Data items:
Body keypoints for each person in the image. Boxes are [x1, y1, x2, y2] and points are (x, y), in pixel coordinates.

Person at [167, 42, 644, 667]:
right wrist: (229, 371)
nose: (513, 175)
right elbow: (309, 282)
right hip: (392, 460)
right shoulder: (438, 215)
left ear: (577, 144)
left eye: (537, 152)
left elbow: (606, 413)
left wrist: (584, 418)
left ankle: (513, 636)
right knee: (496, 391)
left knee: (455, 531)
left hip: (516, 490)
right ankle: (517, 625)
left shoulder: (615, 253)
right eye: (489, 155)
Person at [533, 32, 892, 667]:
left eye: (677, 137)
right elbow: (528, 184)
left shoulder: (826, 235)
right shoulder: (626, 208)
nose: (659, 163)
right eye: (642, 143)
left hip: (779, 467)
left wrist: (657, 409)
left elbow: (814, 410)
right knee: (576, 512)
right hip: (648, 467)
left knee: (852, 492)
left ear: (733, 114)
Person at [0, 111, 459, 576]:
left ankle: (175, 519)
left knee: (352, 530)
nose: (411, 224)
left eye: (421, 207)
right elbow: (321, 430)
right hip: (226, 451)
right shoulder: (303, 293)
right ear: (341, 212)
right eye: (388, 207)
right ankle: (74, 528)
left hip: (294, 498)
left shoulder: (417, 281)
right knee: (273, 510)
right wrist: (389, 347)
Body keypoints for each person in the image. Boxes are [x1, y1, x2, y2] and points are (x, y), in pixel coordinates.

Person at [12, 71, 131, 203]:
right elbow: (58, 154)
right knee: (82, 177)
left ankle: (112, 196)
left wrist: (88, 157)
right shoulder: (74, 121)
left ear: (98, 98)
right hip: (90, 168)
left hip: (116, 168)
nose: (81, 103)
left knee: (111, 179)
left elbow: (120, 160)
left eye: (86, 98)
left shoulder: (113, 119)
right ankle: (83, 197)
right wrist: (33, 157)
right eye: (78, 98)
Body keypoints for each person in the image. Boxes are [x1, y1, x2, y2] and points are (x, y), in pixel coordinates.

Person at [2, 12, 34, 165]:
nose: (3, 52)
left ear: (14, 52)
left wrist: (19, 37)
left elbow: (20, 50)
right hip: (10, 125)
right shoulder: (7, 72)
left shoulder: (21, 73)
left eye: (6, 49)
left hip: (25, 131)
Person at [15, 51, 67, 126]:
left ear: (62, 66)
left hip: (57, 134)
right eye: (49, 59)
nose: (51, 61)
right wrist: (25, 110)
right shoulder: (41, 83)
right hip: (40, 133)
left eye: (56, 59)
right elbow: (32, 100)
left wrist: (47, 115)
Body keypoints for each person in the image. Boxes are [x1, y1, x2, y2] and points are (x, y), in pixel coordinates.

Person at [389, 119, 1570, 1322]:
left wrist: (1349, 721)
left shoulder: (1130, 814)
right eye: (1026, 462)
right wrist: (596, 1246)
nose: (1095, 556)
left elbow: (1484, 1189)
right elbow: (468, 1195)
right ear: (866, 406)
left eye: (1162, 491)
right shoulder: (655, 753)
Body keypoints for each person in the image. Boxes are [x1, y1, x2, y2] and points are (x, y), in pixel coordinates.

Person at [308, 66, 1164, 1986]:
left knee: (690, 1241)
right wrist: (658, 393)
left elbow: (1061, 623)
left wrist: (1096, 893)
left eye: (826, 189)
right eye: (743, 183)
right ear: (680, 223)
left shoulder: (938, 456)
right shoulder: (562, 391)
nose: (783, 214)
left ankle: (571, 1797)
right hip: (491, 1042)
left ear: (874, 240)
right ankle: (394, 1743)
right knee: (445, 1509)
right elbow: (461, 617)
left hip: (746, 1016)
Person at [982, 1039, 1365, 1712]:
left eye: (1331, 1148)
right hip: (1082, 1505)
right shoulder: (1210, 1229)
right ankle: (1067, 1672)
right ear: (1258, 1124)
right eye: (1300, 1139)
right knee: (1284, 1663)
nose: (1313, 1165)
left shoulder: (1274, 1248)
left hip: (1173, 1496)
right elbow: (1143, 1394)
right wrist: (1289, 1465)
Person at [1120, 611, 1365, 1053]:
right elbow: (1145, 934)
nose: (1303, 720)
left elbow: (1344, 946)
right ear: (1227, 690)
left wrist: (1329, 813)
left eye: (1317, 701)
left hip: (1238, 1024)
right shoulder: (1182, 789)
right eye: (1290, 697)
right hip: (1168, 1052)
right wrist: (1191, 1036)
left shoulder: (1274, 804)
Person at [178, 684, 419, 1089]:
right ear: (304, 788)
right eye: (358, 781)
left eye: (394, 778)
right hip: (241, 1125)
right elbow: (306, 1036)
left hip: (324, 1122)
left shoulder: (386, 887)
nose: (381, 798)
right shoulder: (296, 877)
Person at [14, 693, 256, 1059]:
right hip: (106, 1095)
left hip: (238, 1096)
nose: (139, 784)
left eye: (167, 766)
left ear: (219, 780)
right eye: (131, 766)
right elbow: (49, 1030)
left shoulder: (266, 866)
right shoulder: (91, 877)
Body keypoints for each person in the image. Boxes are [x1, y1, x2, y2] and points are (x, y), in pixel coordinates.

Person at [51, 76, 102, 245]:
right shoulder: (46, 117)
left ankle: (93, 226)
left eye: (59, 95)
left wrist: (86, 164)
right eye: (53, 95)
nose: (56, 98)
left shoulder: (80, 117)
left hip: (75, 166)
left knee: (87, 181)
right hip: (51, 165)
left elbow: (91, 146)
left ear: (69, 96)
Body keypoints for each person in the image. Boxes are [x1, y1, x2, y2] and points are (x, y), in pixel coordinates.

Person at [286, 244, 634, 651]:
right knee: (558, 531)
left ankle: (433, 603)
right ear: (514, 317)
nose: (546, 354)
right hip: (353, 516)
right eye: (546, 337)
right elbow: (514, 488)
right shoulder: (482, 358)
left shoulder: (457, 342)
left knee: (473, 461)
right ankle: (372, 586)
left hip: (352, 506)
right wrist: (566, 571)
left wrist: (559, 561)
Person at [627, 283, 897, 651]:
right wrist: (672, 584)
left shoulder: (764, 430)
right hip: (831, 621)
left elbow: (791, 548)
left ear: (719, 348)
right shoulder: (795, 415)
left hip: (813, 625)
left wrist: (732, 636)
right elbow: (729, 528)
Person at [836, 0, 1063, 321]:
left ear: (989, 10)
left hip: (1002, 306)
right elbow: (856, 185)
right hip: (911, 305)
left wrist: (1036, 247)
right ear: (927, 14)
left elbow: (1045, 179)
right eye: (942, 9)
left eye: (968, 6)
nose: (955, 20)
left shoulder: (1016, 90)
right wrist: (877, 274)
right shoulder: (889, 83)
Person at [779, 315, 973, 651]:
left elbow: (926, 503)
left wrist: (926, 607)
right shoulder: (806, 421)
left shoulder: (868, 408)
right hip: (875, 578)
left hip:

Task description. Beginning at the line with "left knee: (352, 530)" and ending at the line with "right hip: (1082, 1505)", reproduce each line of the data above exactly, and add no other lines.

Response for this exercise.
left knee: (352, 530)
nose: (411, 224)
left eye: (421, 207)
right elbow: (321, 430)
right hip: (226, 451)
right shoulder: (303, 293)
right ear: (341, 212)
right eye: (388, 207)
right ankle: (74, 528)
left hip: (294, 498)
left shoulder: (417, 281)
right knee: (273, 510)
right wrist: (389, 347)
Body keypoints for each person in the image. Boxes are [x1, y1, x2, y2] and points are (x, y), in pixel coordinates.

Person at [12, 71, 131, 203]:
right elbow: (58, 154)
right knee: (82, 177)
left ankle: (112, 196)
left wrist: (88, 157)
right shoulder: (74, 121)
left ear: (98, 98)
right hip: (90, 168)
left hip: (116, 168)
nose: (81, 103)
left knee: (111, 179)
left elbow: (120, 160)
left eye: (86, 98)
left shoulder: (113, 119)
right ankle: (83, 197)
right wrist: (33, 157)
right eye: (78, 98)
Body keypoints for each person in the image. Boxes are [x1, y1, x2, y2] and points are (x, y), in pixel coordinates.

Person at [2, 12, 34, 165]:
nose: (3, 52)
left ear: (14, 52)
left wrist: (19, 37)
left elbow: (20, 50)
right hip: (10, 125)
right shoulder: (7, 72)
left shoulder: (21, 73)
left eye: (6, 49)
left hip: (25, 131)
Person at [15, 51, 67, 126]:
left ear: (62, 66)
left hip: (57, 134)
right eye: (49, 59)
nose: (51, 61)
right wrist: (25, 110)
right shoulder: (41, 83)
right hip: (40, 133)
left eye: (56, 59)
right elbow: (32, 100)
left wrist: (47, 115)
Body keypoints for each person in the image. Boxes are [x1, y1, x2, y2] and points are (x, y), in pixel coordinates.

Person at [389, 119, 1570, 1322]:
left wrist: (1349, 721)
left shoulder: (1130, 814)
right eye: (1026, 462)
right wrist: (596, 1246)
nose: (1095, 556)
left elbow: (1484, 1189)
right elbow: (468, 1195)
right ear: (866, 406)
left eye: (1162, 491)
right shoulder: (655, 753)
Body keypoints for each person in the image. Boxes are [x1, y1, x2, y2] and points are (x, y), in pixel coordinates.

Person at [308, 66, 1164, 1986]:
left knee: (690, 1241)
right wrist: (658, 393)
left elbow: (1061, 623)
left wrist: (1096, 893)
left eye: (826, 189)
right eye: (743, 183)
right ear: (680, 223)
left shoulder: (938, 456)
right shoulder: (562, 391)
nose: (783, 214)
left ankle: (571, 1797)
right hip: (491, 1042)
left ear: (874, 240)
right ankle: (394, 1743)
right knee: (445, 1509)
right elbow: (461, 617)
left hip: (746, 1016)
Person at [982, 1039, 1365, 1712]:
left eye: (1331, 1148)
right hip: (1082, 1505)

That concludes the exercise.